**Data to use:**
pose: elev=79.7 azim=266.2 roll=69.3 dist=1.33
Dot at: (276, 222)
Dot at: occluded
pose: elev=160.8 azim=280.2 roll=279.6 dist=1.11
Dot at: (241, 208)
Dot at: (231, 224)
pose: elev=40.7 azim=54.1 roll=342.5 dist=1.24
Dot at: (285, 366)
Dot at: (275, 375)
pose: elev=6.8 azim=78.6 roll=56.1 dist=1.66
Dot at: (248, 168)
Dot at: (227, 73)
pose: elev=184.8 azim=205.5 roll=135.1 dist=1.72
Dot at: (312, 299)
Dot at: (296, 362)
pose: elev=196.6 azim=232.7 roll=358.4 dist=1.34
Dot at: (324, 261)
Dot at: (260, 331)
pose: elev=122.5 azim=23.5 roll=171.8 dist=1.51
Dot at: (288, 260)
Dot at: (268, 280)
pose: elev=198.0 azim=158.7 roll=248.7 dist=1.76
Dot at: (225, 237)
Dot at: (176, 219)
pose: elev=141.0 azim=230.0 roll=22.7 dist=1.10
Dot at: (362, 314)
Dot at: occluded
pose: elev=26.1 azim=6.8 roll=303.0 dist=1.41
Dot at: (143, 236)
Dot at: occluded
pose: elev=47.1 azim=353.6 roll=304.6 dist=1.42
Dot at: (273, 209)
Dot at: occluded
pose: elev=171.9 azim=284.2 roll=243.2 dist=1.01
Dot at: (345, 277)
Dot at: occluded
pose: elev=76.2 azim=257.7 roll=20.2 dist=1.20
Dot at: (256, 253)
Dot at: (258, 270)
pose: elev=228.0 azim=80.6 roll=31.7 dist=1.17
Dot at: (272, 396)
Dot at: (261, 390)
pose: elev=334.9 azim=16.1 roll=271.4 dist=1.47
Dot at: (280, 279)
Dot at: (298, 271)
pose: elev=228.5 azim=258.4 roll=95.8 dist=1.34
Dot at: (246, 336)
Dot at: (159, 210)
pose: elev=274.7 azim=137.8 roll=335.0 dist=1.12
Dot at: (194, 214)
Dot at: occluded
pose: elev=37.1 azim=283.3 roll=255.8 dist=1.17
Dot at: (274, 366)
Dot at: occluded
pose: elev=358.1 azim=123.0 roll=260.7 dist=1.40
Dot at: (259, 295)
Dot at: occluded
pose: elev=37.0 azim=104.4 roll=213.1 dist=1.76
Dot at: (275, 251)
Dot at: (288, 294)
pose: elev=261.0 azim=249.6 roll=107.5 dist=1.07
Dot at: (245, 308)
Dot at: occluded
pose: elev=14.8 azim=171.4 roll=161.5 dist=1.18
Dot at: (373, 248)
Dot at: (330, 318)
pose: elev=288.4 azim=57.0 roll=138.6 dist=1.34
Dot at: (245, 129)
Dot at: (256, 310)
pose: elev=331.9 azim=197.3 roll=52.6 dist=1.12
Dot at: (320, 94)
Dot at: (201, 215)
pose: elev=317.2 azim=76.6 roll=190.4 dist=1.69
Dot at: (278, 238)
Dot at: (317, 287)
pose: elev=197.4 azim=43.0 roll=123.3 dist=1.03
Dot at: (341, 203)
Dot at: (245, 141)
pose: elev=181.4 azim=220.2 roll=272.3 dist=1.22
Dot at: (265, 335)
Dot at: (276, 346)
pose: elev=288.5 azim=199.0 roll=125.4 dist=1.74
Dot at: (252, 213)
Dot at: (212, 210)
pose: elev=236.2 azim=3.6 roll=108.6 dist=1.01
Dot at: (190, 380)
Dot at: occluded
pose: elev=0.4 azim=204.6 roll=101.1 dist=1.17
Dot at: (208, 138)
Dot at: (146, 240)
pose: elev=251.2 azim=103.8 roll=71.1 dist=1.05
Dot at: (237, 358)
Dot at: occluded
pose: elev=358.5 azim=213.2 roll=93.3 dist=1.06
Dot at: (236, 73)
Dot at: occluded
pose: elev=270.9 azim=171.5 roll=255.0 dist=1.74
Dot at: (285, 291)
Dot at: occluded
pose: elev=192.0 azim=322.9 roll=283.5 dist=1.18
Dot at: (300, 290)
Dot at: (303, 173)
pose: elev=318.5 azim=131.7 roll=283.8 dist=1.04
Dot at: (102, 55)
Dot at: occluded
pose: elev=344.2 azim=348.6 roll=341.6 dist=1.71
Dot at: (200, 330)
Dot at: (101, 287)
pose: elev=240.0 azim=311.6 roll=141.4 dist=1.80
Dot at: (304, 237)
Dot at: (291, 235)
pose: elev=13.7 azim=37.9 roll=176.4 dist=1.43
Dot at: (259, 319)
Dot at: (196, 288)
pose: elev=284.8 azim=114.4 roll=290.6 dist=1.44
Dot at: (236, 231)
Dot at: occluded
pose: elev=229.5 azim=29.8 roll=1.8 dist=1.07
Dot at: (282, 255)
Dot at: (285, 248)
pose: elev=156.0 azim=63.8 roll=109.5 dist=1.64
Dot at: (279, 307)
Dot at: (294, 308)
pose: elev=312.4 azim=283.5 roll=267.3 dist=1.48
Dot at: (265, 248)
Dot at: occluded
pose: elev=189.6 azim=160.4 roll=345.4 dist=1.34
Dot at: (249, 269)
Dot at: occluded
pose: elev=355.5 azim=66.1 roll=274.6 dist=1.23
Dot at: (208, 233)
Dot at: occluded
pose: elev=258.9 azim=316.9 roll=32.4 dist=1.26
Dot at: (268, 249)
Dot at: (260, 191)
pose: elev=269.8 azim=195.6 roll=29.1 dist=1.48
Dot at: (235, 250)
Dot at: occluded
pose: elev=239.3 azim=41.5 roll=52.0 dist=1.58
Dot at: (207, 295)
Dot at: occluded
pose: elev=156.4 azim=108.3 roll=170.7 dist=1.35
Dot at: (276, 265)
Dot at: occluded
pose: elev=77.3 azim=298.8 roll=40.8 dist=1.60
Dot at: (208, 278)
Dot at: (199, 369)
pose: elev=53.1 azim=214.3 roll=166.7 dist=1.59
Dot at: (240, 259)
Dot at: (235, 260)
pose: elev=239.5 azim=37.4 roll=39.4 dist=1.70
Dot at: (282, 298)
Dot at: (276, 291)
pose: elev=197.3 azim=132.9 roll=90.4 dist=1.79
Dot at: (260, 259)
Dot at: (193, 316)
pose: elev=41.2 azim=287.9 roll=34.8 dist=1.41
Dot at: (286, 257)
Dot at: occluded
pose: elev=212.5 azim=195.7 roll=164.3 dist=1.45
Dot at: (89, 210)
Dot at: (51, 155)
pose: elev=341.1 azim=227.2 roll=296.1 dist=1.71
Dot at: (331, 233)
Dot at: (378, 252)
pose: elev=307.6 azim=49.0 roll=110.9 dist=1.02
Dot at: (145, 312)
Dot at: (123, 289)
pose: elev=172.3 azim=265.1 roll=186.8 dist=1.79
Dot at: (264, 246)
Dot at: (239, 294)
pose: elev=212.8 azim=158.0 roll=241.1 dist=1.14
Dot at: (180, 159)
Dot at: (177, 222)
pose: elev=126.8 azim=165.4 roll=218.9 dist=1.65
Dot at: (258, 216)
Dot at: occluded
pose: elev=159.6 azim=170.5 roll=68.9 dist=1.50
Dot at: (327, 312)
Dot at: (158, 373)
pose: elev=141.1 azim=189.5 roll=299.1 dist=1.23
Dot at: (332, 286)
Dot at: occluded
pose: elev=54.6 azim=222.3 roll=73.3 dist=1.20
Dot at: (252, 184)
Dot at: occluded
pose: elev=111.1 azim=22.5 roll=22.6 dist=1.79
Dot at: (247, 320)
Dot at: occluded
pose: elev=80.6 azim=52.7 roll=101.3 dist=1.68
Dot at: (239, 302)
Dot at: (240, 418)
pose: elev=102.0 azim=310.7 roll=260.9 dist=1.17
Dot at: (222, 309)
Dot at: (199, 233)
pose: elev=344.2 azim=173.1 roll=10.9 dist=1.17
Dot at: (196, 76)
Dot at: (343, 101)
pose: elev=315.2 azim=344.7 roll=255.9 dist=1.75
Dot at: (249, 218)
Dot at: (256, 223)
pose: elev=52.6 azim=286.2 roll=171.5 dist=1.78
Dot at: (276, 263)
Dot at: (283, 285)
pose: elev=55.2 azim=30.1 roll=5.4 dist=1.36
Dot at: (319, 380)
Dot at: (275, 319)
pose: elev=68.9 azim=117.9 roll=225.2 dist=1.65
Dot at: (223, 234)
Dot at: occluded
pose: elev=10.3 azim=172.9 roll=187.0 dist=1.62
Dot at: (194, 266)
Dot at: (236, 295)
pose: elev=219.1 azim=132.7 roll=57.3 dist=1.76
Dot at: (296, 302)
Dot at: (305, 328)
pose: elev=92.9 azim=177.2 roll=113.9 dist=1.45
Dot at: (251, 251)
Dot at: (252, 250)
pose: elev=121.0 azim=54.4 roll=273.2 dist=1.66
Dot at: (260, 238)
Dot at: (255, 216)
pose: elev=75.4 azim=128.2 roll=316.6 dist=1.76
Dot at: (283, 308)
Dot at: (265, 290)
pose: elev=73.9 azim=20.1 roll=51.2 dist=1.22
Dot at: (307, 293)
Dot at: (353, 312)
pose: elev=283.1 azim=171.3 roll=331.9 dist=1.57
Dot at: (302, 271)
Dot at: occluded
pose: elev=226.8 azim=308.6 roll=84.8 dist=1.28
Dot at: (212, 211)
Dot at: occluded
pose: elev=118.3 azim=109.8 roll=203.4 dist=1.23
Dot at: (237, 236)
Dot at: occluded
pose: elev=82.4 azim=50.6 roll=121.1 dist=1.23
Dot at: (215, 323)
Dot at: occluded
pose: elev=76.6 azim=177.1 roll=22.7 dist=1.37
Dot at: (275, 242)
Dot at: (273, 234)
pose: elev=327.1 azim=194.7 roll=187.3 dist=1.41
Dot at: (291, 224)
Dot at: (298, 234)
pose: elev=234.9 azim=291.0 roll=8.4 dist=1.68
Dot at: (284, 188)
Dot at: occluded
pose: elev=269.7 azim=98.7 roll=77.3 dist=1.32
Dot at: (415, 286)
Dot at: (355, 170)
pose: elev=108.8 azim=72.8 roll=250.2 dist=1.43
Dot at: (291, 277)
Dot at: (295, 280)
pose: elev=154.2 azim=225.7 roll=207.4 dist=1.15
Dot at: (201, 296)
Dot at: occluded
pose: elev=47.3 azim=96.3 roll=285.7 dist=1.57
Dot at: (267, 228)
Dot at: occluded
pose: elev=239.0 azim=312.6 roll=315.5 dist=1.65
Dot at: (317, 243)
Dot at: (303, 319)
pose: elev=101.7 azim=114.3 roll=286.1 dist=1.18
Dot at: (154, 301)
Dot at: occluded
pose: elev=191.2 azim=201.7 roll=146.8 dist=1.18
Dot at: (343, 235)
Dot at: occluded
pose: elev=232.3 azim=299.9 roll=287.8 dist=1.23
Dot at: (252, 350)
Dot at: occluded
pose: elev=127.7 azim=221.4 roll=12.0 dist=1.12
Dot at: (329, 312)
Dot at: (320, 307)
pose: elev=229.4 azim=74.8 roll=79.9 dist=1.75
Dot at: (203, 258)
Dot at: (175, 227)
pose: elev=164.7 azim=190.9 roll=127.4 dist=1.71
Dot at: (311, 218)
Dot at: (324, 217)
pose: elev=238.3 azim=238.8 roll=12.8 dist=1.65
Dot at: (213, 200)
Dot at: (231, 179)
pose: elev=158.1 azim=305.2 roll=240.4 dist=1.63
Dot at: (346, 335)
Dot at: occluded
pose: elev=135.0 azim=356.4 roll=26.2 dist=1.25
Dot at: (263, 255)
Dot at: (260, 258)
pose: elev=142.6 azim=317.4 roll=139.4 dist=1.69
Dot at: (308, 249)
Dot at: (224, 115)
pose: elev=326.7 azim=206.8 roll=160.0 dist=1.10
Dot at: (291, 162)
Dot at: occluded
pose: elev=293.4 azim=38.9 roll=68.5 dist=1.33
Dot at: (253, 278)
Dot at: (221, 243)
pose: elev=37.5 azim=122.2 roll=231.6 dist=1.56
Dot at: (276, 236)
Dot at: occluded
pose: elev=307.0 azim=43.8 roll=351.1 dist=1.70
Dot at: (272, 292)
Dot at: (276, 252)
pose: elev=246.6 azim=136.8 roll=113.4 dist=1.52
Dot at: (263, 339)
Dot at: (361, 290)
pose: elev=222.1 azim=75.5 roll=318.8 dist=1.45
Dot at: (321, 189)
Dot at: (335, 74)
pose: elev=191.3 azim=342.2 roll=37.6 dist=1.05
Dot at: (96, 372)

**Set exercise:**
Reproduce everything from the line containing "pose: elev=164.7 azim=190.9" down to the line containing "Dot at: (260, 258)", substituting "distance" for each occurrence of "dist" and leaving all else unchanged.

**Response below:**
pose: elev=164.7 azim=190.9 roll=127.4 distance=1.71
Dot at: (311, 218)
Dot at: (324, 217)
pose: elev=238.3 azim=238.8 roll=12.8 distance=1.65
Dot at: (213, 200)
Dot at: (231, 179)
pose: elev=158.1 azim=305.2 roll=240.4 distance=1.63
Dot at: (346, 335)
Dot at: occluded
pose: elev=135.0 azim=356.4 roll=26.2 distance=1.25
Dot at: (263, 255)
Dot at: (260, 258)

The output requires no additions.